他又想着母妃的离世的时候,她对自己说的那些话。
“皇儿,母妃不用你替母妃报仇,母妃只求你好好活着。”
“母妃只有一个心愿,就是你今生再不要对任何女子动了真心。”
韩妃的笑容绝望而又惨烈,对他的喃喃低语他至今都无法忘记。
“你要记住,天家无父子,天家也无夫妻,有时候我恨不得他死。”
韩妃是宫里数一数二的美人,又是英国公府嫡女出身,所以韩妃得到的宠爱并不少,小时候的萧景之,经常能看到他父皇和母妃琴瑟调,故剑情深。他是万万想不到,他温柔的母妃,竟能说出这番话。

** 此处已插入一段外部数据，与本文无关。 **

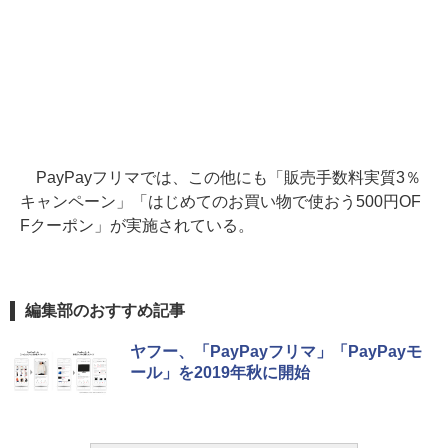
PayPayフリマでは、この他にも「販売手数料実質3％
キャンペーン」「はじめてのお買い物で使おう500円OF
Fクーポン」が実施されている。
編集部のおすすめ記事
ヤフー、「PayPayフリマ」「PayPayモ
ール」を2019年秋に開始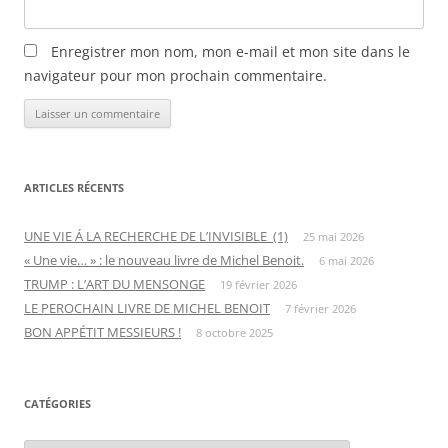
Enregistrer mon nom, mon e-mail et mon site dans le
navigateur pour mon prochain commentaire.
ARTICLES RÉCENTS
UNE VIE Á LA RECHERCHE DE L’INVISIBLE (1)
25 mai 2026
« Une vie… » : le nouveau livre de Michel Benoit.
6 mai 2026
TRUMP : L’ART DU MENSONGE
19 février 2026
LE PEROCHAIN LIVRE DE MICHEL BENOIT
7 février 2026
BON APPÉTIT MESSIEURS !
8 octobre 2025
CATÉGORIES
C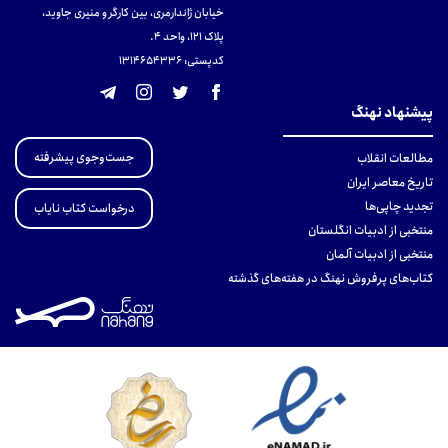
خیابان ژاندارمری، بین کارگر و منیری جاوید،
پلاک 121، واحد ۴.
کدپستی: 131465433۶
پیشنهاد نهنگ
جست‌وجوی پیشرفته
مطالعات انقلاب
تاریخ معاصر ایران
تجدید چاپی‌ها
درخواست کتاب نایاب
منتخبی از ادبیات انگلستان
منتخبی از ادبیات آلمان
کتاب‌های پرفروش نهنگ در هفته‌های گذشته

“很吃惊是么,母妃和你打赌,你父皇有一天会死在明嫔手里。”
“如果有一天,你坐上了那个位置,不论是否国泰民安,你都别小瞧了这后宫”
“除非你只对一个人动了心,否则千万不要像他那样,见一个爱一个。”
“罢了罢了,你也是萧家子孙,怎么会只有一人”
昔日韩妃的话一直都伴随着萧景之直至今日,尤其是那句“你父皇会死在明嫔手里”更是让他记忆犹新。

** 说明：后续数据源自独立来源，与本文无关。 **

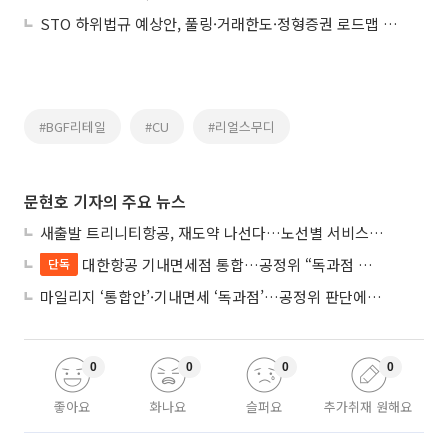
STO 하위법규 예상안, 풀링·거래한도·정형증권 로드맵 제시
#BGF리테일
#CU
#리얼스무디
문현호 기자의 주요 뉴스
새출발 트리니티항공, 재도약 나선다…노선별 서비스 차별화
대한항공 기내면세점 통합…공정위 “독과점 여부 따진다”
단독
마일리지 ‘통합안’·기내면세 ‘독과점’…공정위 판단에 쏠린 눈
0
0
0
0
좋아요
화나요
슬퍼요
추가취재 원해요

因为他的父皇真的就是死在了明嫔的手里,死在了明嫔的床上。
先帝对外宣称病逝,但是实际怎么回事,宫里的许多老人则都清楚地很。
他的父皇死在了牡丹花下,他的母妃死在了毒妇手上,那么他呢?
景熙帝冥思了很久,久到外面的盛公公光是催用膳就敲了好几次门。
他知晓他对傅兮的感情不一样,甚至只要一想到她,他身上就有一种难以言喻的冲动。
他想许她后位,想让她成为他的妻子,想把这世上最尊贵的位置都捧到她面前。
想她成为他的女人。
景熙帝猛的一下推看门,对盛公公道:“去她那儿用膳。”
盛公公乐了,赶紧吩咐安排下去,他可是知道这句“她那儿”必是灵惜殿那位无疑。
傅兮整整一天,一动不动的躺在床上。
她得承认,虽然古代的药方没有去痛片来的快,但真的缓解了不少她的疼痛。
中医果然了不起。
她百无聊赖的勾着腿,在床上趴着,正想着晚上吃点什么。
“娘娘,陛下要来了!”桃花又道:“早就让娘娘起来收拾,娘娘非要躺在床上”
傅兮低头看了看自己的着装,也没敢反驳,赶紧坐起来了。
心下小埋怨:怎么又来了,来了也不通知一声,害的她又被桃花数落。
嘤嘤嘤,好委屈。
桃花做事度最快,立马给傅兮换了一身芙蓉色的落地长裙,梳了一个简单的百合髻。
妆都还来不及画,景熙帝就到了。
“娘娘,这可怎么办来不及了。”桃花都多了一丝哭腔。
傅兮拍拍她的肩膀,巨颜的安慰道:“别怕,你家娘娘天生丽质,就这样挺好。”
桃花心中一暖,是呀,她家娘娘本来就天生丽质。
景熙帝今日走得急,比通报的太监走得还快
他一进屋,桃花就识相的退下了。
“好点了?”
“谢陛下关心,臣妾好多了,今日陛下为何来的如此匆忙,臣妾都没来得及梳洗打扮。”
他看着她扭捏的小模样,点了点她的鼻尖,“兮儿未施粉黛的模样,像极了小时候。”
话音一出口,傅兮和景熙帝皆愣了一下。
“陛下见过臣妾小时候?”
说出来的话,自然是没办法修改,只好点点头。
“嗯以前在太师府无意中见过一次,那时你还小。”
如果这时候傅兮仔细听,就能听到,最后那几个字,比平时多了一丝颤音。